## Text segment
====
Presidents of the United States have often acquired nicknames, both flattering and unflattering. This list is intended to note those nicknames that were in common use at the time they were in office or shortly thereafter.

George Washington
 The American Cincinnatus: Like the famous Roman, he won a war, then became a private citizen instead of seeking power or riches as a reward. He became the first president general of the Society of the Cincinnati, formed by Revolutionary War officers who also "declined offers of power and position to return to his home and plough".
 The American Fabius for his Fabian military strategy during the Revolutionary War
 The Father of His Country

John Adams
 The Colossus of Independence for his leadership in Congress in 1776
 Old Sink or Swim, for the speech in which he vowed "sink or swim, live or die, survive or perish, I am with my country from this day on."
====
## Records supplied
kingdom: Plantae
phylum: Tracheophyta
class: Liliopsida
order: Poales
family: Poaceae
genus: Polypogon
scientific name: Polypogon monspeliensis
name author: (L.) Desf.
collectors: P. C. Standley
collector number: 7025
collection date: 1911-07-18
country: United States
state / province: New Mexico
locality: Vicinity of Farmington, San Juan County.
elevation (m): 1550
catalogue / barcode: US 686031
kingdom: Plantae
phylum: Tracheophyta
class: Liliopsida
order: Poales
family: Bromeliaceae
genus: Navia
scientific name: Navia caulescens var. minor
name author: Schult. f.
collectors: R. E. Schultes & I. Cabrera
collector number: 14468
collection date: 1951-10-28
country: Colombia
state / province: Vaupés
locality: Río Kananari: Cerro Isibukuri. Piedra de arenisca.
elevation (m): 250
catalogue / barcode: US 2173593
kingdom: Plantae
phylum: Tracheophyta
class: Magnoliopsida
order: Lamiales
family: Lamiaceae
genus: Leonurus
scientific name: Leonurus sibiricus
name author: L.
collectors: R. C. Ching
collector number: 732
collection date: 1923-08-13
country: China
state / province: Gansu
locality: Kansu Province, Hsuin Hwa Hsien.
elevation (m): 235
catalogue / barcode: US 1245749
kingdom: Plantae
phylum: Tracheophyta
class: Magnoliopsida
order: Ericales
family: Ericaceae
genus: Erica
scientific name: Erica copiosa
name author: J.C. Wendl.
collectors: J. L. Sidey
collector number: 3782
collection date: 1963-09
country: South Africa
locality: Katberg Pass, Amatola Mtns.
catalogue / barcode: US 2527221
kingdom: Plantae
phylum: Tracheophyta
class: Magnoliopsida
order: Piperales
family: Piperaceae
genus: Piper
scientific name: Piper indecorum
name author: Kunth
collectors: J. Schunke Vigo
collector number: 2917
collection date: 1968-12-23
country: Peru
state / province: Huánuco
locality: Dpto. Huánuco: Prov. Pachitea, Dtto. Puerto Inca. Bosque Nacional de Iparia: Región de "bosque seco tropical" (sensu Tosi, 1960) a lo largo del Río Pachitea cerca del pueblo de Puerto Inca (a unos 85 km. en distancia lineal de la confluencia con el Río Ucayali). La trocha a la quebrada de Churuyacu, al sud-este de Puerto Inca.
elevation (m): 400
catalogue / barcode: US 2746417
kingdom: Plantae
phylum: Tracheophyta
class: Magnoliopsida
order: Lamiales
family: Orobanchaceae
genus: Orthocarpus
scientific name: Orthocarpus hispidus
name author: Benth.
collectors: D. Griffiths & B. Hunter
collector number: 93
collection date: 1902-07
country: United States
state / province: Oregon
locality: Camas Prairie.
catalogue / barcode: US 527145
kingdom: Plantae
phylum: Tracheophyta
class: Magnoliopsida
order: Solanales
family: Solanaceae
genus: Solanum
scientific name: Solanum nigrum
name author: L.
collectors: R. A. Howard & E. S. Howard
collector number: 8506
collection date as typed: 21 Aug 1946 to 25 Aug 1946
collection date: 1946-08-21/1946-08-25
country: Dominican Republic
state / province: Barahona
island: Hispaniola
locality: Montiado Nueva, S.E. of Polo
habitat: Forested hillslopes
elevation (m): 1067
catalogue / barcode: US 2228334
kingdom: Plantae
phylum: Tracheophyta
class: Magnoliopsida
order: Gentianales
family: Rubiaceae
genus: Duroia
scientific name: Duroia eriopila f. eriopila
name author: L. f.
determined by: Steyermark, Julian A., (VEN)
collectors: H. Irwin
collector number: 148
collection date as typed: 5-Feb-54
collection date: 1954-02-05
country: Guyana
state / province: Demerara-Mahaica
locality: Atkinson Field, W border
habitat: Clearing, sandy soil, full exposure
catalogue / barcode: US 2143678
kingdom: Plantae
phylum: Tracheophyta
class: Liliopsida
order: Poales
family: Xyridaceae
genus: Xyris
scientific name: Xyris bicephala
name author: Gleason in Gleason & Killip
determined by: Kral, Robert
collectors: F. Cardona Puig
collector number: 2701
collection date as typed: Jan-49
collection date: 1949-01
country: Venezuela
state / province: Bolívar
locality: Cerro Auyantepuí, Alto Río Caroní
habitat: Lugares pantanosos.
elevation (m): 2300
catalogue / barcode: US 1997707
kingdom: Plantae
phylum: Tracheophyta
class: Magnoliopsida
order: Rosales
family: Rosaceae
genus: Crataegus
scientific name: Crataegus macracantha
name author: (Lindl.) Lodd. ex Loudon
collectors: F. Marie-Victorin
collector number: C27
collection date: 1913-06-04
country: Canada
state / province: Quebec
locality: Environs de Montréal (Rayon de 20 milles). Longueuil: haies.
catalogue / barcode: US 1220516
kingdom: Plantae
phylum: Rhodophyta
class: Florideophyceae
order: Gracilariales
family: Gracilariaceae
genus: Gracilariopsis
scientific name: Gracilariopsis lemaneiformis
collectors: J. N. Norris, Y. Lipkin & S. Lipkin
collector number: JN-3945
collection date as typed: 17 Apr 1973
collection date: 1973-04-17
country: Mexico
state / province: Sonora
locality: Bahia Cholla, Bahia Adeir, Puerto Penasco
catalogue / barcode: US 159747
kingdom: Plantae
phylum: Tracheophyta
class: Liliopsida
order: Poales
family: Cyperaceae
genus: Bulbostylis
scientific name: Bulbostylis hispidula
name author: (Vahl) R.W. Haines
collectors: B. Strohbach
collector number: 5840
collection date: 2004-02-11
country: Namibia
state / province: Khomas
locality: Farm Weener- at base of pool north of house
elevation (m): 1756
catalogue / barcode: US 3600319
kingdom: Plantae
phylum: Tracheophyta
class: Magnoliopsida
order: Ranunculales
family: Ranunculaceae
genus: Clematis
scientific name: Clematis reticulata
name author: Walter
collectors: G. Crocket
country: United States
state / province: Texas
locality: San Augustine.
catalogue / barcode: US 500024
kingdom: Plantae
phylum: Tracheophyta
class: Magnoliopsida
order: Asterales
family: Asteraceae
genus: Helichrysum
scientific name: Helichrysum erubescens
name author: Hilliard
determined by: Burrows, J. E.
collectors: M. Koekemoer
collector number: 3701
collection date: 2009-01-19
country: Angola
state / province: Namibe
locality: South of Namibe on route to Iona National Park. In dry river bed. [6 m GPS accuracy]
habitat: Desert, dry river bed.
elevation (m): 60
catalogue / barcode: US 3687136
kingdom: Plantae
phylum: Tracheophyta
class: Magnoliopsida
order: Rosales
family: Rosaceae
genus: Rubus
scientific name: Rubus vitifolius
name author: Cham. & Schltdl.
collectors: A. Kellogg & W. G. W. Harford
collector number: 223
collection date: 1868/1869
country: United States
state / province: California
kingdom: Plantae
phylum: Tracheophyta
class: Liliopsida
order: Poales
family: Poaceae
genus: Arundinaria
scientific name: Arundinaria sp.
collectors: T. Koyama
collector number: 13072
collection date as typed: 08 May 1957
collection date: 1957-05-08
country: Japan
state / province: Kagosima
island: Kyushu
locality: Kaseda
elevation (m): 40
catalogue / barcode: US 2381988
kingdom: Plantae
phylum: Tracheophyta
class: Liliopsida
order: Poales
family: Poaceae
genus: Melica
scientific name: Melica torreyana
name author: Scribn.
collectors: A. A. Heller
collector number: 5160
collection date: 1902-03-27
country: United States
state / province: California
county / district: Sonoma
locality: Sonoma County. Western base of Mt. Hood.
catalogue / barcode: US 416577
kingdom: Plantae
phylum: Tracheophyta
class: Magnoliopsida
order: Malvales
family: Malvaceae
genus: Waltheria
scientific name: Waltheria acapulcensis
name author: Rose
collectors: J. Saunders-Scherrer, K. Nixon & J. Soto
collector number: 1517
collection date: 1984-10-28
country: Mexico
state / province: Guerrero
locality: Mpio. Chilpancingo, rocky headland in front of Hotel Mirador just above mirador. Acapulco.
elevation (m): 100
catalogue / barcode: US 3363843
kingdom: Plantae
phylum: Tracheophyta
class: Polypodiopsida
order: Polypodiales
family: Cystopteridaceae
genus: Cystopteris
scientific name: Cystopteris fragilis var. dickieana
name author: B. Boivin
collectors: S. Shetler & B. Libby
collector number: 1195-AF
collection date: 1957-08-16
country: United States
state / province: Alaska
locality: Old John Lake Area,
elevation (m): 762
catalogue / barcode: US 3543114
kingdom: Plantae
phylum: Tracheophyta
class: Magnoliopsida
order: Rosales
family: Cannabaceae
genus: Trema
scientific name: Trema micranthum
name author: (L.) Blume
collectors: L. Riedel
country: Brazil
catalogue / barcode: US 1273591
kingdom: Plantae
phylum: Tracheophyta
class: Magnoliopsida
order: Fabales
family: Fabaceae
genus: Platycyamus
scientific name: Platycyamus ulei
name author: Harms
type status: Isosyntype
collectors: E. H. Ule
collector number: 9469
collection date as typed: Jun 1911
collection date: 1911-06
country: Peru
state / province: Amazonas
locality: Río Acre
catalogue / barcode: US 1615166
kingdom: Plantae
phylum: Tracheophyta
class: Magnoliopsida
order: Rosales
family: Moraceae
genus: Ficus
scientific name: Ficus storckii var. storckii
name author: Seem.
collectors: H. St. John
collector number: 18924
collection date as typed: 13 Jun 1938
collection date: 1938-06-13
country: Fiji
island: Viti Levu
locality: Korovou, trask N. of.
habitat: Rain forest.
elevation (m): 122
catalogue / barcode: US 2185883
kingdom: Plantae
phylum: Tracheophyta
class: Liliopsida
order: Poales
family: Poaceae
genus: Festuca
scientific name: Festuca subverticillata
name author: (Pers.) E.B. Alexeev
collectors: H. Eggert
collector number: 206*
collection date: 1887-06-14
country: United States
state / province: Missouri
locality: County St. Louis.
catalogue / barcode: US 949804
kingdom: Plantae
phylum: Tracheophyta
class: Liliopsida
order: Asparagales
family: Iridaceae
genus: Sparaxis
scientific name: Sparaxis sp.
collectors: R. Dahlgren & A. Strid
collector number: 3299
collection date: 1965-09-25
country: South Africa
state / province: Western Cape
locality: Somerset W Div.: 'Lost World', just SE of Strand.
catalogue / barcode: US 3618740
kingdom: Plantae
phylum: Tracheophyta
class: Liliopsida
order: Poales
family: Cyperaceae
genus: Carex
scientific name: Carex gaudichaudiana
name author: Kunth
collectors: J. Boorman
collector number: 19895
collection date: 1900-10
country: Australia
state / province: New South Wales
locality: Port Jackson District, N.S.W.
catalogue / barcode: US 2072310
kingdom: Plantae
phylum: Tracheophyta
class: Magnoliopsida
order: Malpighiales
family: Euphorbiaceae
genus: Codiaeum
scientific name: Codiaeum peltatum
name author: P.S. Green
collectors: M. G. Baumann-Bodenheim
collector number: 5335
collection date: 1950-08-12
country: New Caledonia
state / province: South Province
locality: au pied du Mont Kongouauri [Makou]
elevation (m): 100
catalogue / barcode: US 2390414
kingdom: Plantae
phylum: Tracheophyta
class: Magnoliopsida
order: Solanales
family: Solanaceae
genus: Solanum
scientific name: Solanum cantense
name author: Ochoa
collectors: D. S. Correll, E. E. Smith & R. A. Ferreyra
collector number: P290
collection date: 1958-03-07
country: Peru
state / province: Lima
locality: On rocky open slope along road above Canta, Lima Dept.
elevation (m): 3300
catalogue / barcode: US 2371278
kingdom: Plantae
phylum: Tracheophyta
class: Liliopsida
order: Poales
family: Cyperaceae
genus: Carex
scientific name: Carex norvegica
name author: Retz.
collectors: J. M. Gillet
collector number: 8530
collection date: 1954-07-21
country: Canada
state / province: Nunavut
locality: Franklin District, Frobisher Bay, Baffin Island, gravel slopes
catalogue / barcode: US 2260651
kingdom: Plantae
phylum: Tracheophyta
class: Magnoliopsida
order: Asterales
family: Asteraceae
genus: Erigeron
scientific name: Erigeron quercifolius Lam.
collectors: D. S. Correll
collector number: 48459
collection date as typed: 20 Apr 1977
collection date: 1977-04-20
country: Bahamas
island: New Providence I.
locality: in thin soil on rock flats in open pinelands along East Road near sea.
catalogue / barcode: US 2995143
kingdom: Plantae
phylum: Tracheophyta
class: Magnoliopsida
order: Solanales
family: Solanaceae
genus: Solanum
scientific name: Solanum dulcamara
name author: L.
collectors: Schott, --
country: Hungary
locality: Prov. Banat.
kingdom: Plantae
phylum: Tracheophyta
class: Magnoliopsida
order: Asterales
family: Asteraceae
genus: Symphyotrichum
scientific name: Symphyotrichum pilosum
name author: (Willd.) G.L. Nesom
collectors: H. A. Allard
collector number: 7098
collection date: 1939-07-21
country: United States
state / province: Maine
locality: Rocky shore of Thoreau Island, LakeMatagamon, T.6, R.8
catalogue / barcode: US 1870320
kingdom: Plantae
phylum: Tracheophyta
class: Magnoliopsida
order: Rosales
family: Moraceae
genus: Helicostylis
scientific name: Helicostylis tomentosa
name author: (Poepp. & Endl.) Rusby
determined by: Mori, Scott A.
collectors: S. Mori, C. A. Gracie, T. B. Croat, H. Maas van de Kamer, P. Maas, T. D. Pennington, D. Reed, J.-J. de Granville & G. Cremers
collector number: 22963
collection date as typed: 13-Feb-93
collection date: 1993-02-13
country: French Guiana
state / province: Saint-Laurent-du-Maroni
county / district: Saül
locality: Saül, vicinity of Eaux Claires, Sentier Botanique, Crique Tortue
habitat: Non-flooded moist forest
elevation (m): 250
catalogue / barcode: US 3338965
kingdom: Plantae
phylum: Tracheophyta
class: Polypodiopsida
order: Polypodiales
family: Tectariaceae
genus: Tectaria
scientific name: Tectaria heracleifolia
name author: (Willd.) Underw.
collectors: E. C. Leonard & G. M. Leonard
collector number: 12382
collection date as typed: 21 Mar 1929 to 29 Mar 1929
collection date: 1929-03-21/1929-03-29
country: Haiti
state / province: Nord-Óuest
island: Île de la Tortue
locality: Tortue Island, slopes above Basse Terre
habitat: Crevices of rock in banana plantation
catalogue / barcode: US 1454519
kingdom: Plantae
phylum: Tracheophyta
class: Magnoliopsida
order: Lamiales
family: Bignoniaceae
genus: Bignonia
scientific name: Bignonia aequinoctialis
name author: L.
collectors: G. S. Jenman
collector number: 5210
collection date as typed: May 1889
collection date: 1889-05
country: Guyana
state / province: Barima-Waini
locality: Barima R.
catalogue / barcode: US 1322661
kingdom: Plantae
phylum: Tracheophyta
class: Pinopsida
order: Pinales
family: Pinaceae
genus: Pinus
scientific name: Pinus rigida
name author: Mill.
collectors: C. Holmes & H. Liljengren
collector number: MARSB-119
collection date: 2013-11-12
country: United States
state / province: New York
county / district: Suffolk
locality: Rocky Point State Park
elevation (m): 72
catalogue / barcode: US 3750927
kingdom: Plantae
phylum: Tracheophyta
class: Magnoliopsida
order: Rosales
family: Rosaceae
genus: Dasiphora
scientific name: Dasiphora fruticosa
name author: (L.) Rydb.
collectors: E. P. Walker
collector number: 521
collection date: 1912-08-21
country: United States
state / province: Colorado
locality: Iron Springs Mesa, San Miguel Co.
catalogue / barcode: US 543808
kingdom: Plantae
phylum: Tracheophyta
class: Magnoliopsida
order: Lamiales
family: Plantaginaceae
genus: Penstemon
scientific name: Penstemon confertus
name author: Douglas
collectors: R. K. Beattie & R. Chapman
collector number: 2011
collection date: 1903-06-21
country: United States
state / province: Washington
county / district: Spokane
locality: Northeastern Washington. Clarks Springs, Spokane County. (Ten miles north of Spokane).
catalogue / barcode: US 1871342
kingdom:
====
## Your objective
Reproduce the presidential nicknames text starting with "Presidents of the" and going on through "or shortly thereafter.", swapping "nicknames" for "epithets" wherever it occurs. You won't need the listing for this.

## Solution
Presidents of the United States have often acquired epithets, both flattering and unflattering. This list is intended to note those epithets that were in common use at the time they were in office or shortly thereafter.